Start of Extract to read

However, we know that the optional covers of steganography are much more than diverse ever before, including PDF files, pictures posted on social media applications, and videos played on websites. In particular, videos have more redundancy compared with images which is beneficial for hiding more information. However, the research of a video steganography algorithm based on deep learning is inchoate, and the number of relevant studies is very limited. Weng [8] found that hiding highly sparse data is significantly easier than hiding the original frames. Based on this, Wang developed a CNN to hide an inter-frame residual into a cover video. DVMark [9] designed a video steganography network with a differentiable distortion layer to improve robustness, and the steganographic video (abbreviated as stego video) generated by DVMark can resist H.264 [10] compression. RIVAGAN [11] was another end-to-end video steganography model based on GAN, in which the attention module was added to help encoder and decoder extract features better. The stego video generated by RIVAGAN has higher visual quality and higher a extraction rate, but it can only resist one type of video compression which is not the mainstream video compression format. The PyraGAN [12] proposed by Chai introduces coding unit (CU) masks as an input of the encoder which facilitates the network to learn the texture complexity of the video content. However, this method didn’t mention the robustness to video compression. Jia [13] also achieved an end-to-end video steganography with robustness to H.264 compression in which the encoder applied both motion synthesis and temporal correlation to maintain the visual quality.

On the other hand, for end-to-end steganography, the way to resist compression is also a key issue. In this regard, existing algorithms propose some solutions. For image compression, HiDDen [1] used the discrete cosine transform (DCT) to build a differentiable compression layer as the approximation of compression algorithms. In order to approximate the rounding calculation which is not differentiable during JPEG quantizing the DCT coefficients, StegaStamp [14] used a piecewise function to replace the quantization steps around zero. Liu [15] introduced a two-stage separable deep learning framework for image watermarking. In the first stage, both encoder and decoder are trained without JPEG compression. In the second stage, the watermarked image will be compressed by real JPEG, and sent to the decoder. Thus, the decoder will learn to how to extract the watermark from a compressed image. This two-stage framework can bypass the non-differentiable process to train the network, but the disadvantage is that only the decoder can learn the features of compression. In order to alleviate the above shortcomings, Jia [16] introduced a noise layer called Mini-Batch of Real and Simulated JPEG compression which had three states including simulated JPEG (similar to HiDDen [1]), real JPEG (to only train the decoder) and identity (no compression). These three states are switched randomly in each batch. Consequently, both encoder and decoder can learn the feature of compression. Unlike the above methods, which want to simulate image compression, RIIS [17] proposed a container enhancement module (CEM) to enhance the stego image, which is utilized as a kind of pre-processing module at the end of the encoder to eliminate the influence of compression distortion like JPEG. For video compression, RIVAGAN [11] built a differentiable layer which is similar to HiDDen’s [1] to simulate video compression. Zhou [18] combined 5 kinds of noise including rescaling, median noise, Gaussian noise, weak JPEG compression and strong JPEG compression. Each kind of noise has a trainable weight parameter thatlearns to make the combined noise closer to real video compression distortion. DVMark [9] pre-trained a small 3D-CNN called compression net to mimic the video compression. To resist distortion of camera photographing and video compression, Jia [13] built a distortion network combined StegaStamp [14] and a 3D light model [19]

All in all, there are many challenges to design an end-to-end video steganography network. First, it requires the steganography algorithm to have a high extraction rate, a large embedding capacity and good visual quality, which strongly depends on an excellent encoding and decoding deep learning network design. Secondly, how to use the temporal continuity feature of video sequences is very critical, as the temporal characteristics are unique for videos compared with images. Moreover, resisting video compression should be considered in the steganography algorithm, as almost all videos would be encoded in one type of coding. However, the compression process is non-differentiable, so it cannot be directly put into the deep learning network; consequently, the way how to make the network learn the compression process is also one of the key issues.

End of Extract to read
Start of Data extract

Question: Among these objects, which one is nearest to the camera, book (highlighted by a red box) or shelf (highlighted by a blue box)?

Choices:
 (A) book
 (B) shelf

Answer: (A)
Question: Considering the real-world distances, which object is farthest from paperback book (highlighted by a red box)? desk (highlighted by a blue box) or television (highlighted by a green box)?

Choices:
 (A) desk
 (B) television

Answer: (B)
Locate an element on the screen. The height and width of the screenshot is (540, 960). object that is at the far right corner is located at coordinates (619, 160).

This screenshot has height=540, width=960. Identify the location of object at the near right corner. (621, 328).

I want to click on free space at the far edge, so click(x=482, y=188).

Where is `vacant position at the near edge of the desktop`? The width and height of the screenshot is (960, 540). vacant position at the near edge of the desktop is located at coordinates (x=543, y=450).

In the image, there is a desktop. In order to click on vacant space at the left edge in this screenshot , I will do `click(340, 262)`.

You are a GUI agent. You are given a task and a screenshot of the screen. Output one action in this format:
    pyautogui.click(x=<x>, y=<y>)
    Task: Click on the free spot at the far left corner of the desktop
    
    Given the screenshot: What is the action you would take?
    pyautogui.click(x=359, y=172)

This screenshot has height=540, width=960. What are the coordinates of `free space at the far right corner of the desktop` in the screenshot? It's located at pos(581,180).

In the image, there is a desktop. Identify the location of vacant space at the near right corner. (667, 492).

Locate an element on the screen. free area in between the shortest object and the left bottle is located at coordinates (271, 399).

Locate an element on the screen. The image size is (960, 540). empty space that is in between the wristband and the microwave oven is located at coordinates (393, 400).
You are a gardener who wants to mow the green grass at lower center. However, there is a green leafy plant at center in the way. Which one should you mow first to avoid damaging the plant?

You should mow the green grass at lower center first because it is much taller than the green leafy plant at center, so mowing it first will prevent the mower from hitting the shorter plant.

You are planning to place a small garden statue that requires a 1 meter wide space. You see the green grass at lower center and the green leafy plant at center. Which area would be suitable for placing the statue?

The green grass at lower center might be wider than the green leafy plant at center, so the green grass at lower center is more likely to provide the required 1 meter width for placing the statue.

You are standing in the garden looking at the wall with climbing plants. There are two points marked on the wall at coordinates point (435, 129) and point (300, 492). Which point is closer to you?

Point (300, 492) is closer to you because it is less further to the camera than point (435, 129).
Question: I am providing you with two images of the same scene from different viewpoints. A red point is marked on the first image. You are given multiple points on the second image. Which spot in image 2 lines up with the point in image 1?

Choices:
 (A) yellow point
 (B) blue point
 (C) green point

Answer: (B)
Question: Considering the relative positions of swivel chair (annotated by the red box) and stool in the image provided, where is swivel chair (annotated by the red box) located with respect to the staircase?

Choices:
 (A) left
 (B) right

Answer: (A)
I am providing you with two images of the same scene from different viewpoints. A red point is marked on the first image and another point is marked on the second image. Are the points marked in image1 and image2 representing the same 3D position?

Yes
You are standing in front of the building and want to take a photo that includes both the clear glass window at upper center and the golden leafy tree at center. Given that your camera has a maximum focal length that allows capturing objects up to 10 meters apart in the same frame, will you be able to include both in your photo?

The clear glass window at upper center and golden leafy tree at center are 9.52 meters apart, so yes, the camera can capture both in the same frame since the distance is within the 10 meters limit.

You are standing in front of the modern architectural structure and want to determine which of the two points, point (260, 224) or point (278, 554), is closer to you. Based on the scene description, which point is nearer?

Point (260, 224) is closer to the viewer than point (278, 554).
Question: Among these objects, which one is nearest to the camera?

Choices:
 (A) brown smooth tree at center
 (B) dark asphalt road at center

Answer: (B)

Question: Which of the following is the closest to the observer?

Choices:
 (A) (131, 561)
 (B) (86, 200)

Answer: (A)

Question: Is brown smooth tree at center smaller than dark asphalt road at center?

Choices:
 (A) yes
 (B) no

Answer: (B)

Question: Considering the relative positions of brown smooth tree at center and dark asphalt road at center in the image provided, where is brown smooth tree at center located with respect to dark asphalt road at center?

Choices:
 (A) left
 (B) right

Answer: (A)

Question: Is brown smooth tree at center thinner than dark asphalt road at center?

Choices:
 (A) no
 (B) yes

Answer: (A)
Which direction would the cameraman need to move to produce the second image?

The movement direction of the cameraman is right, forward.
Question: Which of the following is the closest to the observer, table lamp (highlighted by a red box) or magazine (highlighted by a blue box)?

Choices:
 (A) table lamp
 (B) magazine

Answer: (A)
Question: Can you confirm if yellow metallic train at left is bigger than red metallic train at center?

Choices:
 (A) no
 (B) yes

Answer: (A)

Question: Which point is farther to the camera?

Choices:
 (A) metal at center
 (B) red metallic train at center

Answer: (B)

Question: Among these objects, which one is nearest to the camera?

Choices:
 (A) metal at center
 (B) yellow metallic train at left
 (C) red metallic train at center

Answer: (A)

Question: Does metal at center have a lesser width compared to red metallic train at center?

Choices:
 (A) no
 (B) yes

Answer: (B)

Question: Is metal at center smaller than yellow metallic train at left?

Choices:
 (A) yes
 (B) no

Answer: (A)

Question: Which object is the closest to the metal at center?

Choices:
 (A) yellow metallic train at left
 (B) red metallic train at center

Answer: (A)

End of Data extract

### Task to complete
According to the video steganography passage, what three states does the noise layer called Mini-Batch of Real and Simulated JPEG compression switch between? The records come from a different source than the video steganography passage.

### The solution
Simulated JPEG, real JPEG, and identity (no compression).